Source text
Content starts

To validate this hypothesis and to help differentiate the different mechanisms impacting crop yields at higher temperatures, the research team used a model known as an Agricultural Production Systems Simulator (APSIM). High temperatures had a strong negative effect on corn yield response in the United States, in agreement with the data, but the predominate effect of heat in the model was via increased water stress.
As temperatures increase, plants transpire more water into the atmosphere, just as people sweat more on hotter days. With more hot days, the corn plant finds it harder to maintain growth rates, and at the same time loses more water, which sets up the risk of even more drought stress later in the season.
“APSIM computes daily water stress as the ratio of water supply to demand, and during the critical month of July this ratio is three times more responsive to 2 ºC warming than to a 20 percent precipitation reduction,” writes Lobell and co-authors in a new paper published in Nature Climate Change. “Water stress during July is particularly important for overall biomass growth and final yield, with July being the month with the most total biomass growth.”
Direct heat stress on the plant, such as happens on extremely hot days, played a more minor role in determining final yield. The study suggests that increased CO2 may reduce crop sensitivity to extreme heat by increasing water use efficiency, but gains are likely to be no more than 25 percent.

Content ends

Data excerpts
Content starts

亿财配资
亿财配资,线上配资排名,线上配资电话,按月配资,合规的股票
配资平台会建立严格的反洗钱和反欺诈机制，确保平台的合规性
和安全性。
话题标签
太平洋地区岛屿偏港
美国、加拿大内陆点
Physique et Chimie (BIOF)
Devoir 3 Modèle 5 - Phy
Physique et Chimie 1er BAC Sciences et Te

Content ends
Content starts

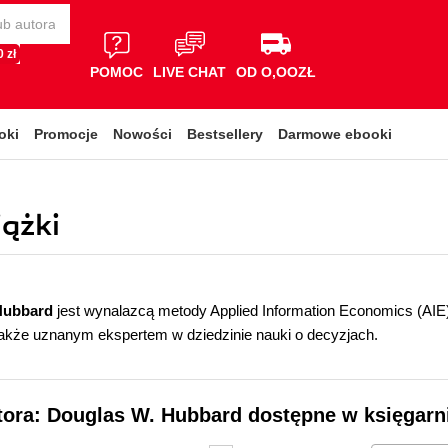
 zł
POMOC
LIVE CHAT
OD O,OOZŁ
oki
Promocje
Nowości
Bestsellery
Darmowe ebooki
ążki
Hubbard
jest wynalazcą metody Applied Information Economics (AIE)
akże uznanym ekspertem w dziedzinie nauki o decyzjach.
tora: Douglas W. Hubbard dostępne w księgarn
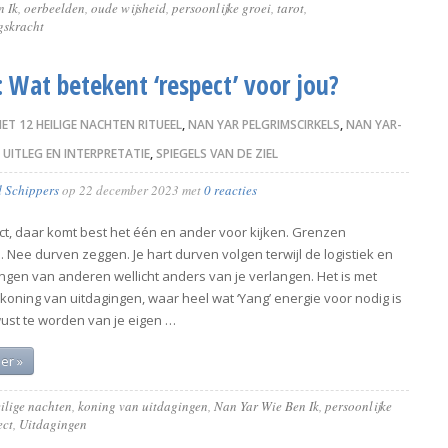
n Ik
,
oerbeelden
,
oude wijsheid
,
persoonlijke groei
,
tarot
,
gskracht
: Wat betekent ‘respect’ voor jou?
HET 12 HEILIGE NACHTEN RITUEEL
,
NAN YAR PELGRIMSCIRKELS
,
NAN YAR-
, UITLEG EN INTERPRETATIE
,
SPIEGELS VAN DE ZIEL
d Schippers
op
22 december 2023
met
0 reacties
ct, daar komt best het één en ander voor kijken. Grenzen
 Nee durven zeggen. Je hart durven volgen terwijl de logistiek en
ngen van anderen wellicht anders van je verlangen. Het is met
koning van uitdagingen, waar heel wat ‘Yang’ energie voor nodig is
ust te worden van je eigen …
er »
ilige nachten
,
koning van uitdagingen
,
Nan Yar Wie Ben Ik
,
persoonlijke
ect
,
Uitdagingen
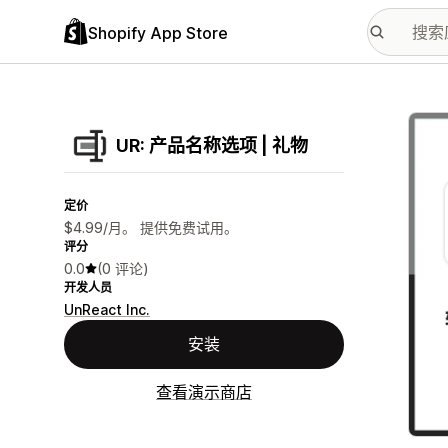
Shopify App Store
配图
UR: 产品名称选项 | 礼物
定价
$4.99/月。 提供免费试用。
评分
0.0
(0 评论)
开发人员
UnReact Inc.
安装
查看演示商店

Content ends

Tasks
a: Rewrite the paragraph of the passage on corn yields and heat that begins "As temperatures increase" in shorter form, keeping its main facts.
b: Give the passage on corn yields and heat from "To validate this" up to and including "in the season.", swapping "corn" for "maize".

Per-task outputs
a: Higher temperatures make plants transpire more water, much as people sweat more in heat. With more hot days, corn struggles to keep up its growth rate while losing more water, which raises the risk of worse drought stress later in the season.

b:
To validate this hypothesis and to help differentiate the different mechanisms impacting crop yields at higher temperatures, the research team used a model known as an Agricultural Production Systems Simulator (APSIM). High temperatures had a strong negative effect on maize yield response in the United States, in agreement with the data, but the predominate effect of heat in the model was via increased water stress.
As temperatures increase, plants transpire more water into the atmosphere, just as people sweat more on hotter days. With more hot days, the maize plant finds it harder to maintain growth rates, and at the same time loses more water, which sets up the risk of even more drought stress later in the season.